(Selected extract):
↓

This month’s On My Table comes from Nathan Campbell. Nathan is a husband to Robyn, a father to Soph (5), Xavi (almost 4) and Ellie (almost 2); he’s also a pastor of Creek Road Presbyterian Church’s South Bank campus (but the names and ages for all those people would take too long to write down), and a blogger at st-eutychus.com. Because he’s a total Christian ministry cliché he also likes coffee, but he tries not to just paint by numbers when it comes to coffee so he helped start a social enterprise cafe in West End and he has a stupidly big commercial machine plumbed in at home, so that’s not totally boring.
What book(s) are you currently reading?

↑

(Work required): Please rewrite the introduction between "This month’s On" and "not totally boring.", inclusive, renaming "Nathan" to "Nate". The listing isn't needed for this work.

(Collected material):
↓

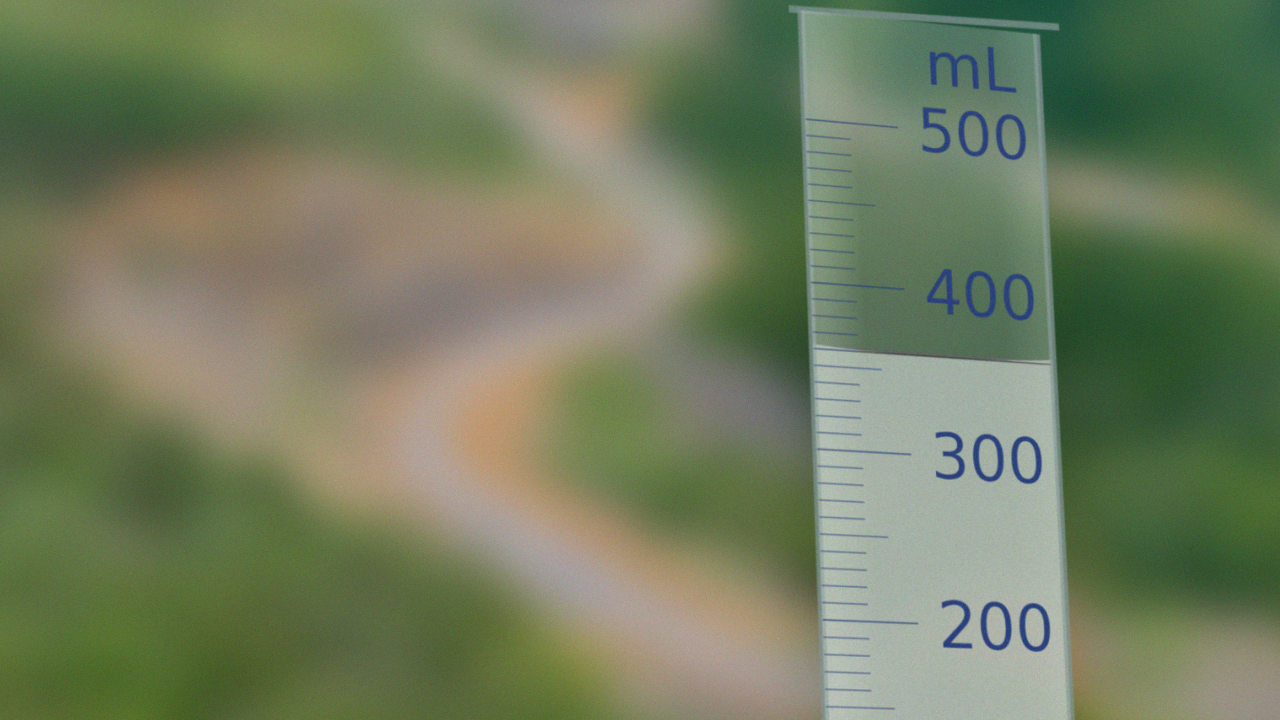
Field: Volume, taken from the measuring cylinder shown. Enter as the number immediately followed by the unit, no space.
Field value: 360mL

↑

(Answer space):
This month’s On My Table comes from Nate Campbell. Nate is a husband to Robyn, a father to Soph (5), Xavi (almost 4) and Ellie (almost 2); he’s also a pastor of Creek Road Presbyterian Church’s South Bank campus (but the names and ages for all those people would take too long to write down), and a blogger at st-eutychus.com. Because he’s a total Christian ministry cliché he also likes coffee, but he tries not to just paint by numbers when it comes to coffee so he helped start a social enterprise cafe in West End and he has a stupidly big commercial machine plumbed in at home, so that’s not totally boring.